Today, I discovered a website called Ohloh. This is a service that evaluates Open Source projects under certain criteria. I decided to try it out and registered both TinyUML and ZMPP there.
After some time, an information screen appears, listing the data it determined for the project. The summary for both looks like this:
- mostly written in Java
- well commented source code
- short source code history
- only a single active developer
Interestingly, the scoring whether code is well-documented is dependent on the average for a programming language. A value of 30 % would be extremely high for C, for example. The website determines the following values for average comment-to-code ratios:
- Java: 35%
- C#: 24%
- PHP: 24%
- C/C++: 20%
- Ruby: 16%
- Perl: 14% (!)
- Python: 12%
Seemingly, for Java projects, this average is usually very high, much higher than for other languages. As I already expected, the value is much lower for Ruby and Python, probably because they are more easy to read (I could not get the values for Groovy, but I guess it would be in the same ballpark). Big surprises for me are Perl and C/C++. For any non-trivial software project, 14% or 20%, respectively look way too low.
The reason for the higher average on Java projects is probably the wide availability and acceptance of automatic code review tools (such as checkstyle and PMD) among Java developers, but it is only a guess.

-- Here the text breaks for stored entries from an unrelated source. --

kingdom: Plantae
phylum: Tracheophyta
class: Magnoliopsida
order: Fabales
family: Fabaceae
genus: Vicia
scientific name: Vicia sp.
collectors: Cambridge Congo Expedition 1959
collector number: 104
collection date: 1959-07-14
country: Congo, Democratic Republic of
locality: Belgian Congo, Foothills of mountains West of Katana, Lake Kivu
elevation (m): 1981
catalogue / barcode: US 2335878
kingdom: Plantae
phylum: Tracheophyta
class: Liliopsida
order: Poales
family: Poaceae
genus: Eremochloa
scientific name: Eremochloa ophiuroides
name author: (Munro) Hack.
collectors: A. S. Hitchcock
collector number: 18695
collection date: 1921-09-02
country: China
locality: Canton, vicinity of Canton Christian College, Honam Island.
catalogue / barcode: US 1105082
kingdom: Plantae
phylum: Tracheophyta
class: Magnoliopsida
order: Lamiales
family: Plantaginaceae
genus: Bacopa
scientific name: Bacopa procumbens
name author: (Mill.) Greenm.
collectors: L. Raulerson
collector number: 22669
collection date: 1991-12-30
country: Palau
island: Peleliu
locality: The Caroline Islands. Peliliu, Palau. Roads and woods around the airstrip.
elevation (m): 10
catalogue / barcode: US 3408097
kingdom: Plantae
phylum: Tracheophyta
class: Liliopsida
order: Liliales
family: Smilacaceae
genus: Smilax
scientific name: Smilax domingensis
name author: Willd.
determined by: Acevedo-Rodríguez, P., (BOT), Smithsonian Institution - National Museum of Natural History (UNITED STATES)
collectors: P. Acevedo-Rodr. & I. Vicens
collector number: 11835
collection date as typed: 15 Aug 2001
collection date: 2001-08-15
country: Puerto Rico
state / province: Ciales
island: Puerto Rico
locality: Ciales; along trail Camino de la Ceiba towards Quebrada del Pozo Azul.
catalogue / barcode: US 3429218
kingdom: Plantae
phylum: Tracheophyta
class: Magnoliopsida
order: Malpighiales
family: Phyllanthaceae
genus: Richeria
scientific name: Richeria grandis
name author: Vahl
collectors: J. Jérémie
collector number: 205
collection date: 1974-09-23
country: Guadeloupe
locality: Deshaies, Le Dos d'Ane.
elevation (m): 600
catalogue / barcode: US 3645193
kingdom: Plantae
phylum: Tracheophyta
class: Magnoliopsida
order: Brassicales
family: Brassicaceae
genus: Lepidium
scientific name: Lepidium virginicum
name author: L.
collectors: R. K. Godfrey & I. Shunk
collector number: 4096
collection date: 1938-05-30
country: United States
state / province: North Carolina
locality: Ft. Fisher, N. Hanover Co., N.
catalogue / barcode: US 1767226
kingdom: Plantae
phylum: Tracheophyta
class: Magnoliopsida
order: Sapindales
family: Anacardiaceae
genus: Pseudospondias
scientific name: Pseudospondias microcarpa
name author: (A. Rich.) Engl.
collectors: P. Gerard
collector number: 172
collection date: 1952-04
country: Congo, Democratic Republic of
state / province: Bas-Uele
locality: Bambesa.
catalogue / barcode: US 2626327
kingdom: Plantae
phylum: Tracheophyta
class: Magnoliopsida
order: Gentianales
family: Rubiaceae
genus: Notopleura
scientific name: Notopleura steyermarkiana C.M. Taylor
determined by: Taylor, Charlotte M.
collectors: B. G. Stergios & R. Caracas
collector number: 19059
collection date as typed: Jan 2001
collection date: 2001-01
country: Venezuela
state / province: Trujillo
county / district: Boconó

My personal opinion is that larger C/C++ or Perl projects could in fact benefit from more code documentation, that’s what pod and doxygen are for.
Another interesting feature is the calculation of project costs, which is seemingly completely dependent on the Lines of Code metrics. For TinyUML it determines 14415 LOC and an effort of 3 (!!!) person years. While the 14415 Lines Of Code measured might be correct, I am really surprised about the estimated effort of 3 person years (another thing would be the average salary of 55000 USD/year – I think the salaries for software engineers here in Washington are way higher).
According to this, the average productivity of a programmer per year for 55000 USD is less than 5000 LOC. While the LOC does not say anything about the usefulness or quality of the software, this number seems terribly low for average productivity, assuming people working full-time on the project.
On the other hand, it does not account for different programming languages, it usually takes much more effort to write an equivalent program in C compared to Java and projects written in scripting languages tend to be even smaller.
In a comparison of KFrotz and ZMPP which are both implementations of the Z-machine with a similar feature set, KFrotz has 35204 LOC and ZMPP 18035. Still not the whole truth, Ohloh counts comment lines and test code, which account for two thirds of the overall ZMPP code, so it is actually only 8840 NCSS.
Test code is a factor that might make projects difficult to compare for Ohloh. Of course it contributes to the overall cost and effort for a project, but not directly to the functionality. That would be an interesting additional feature for the future, since more and more projects adopt automatic testing.
Still, I think, Ohloh is an interesting way to look at a software project and there sure will be some improvements in the future.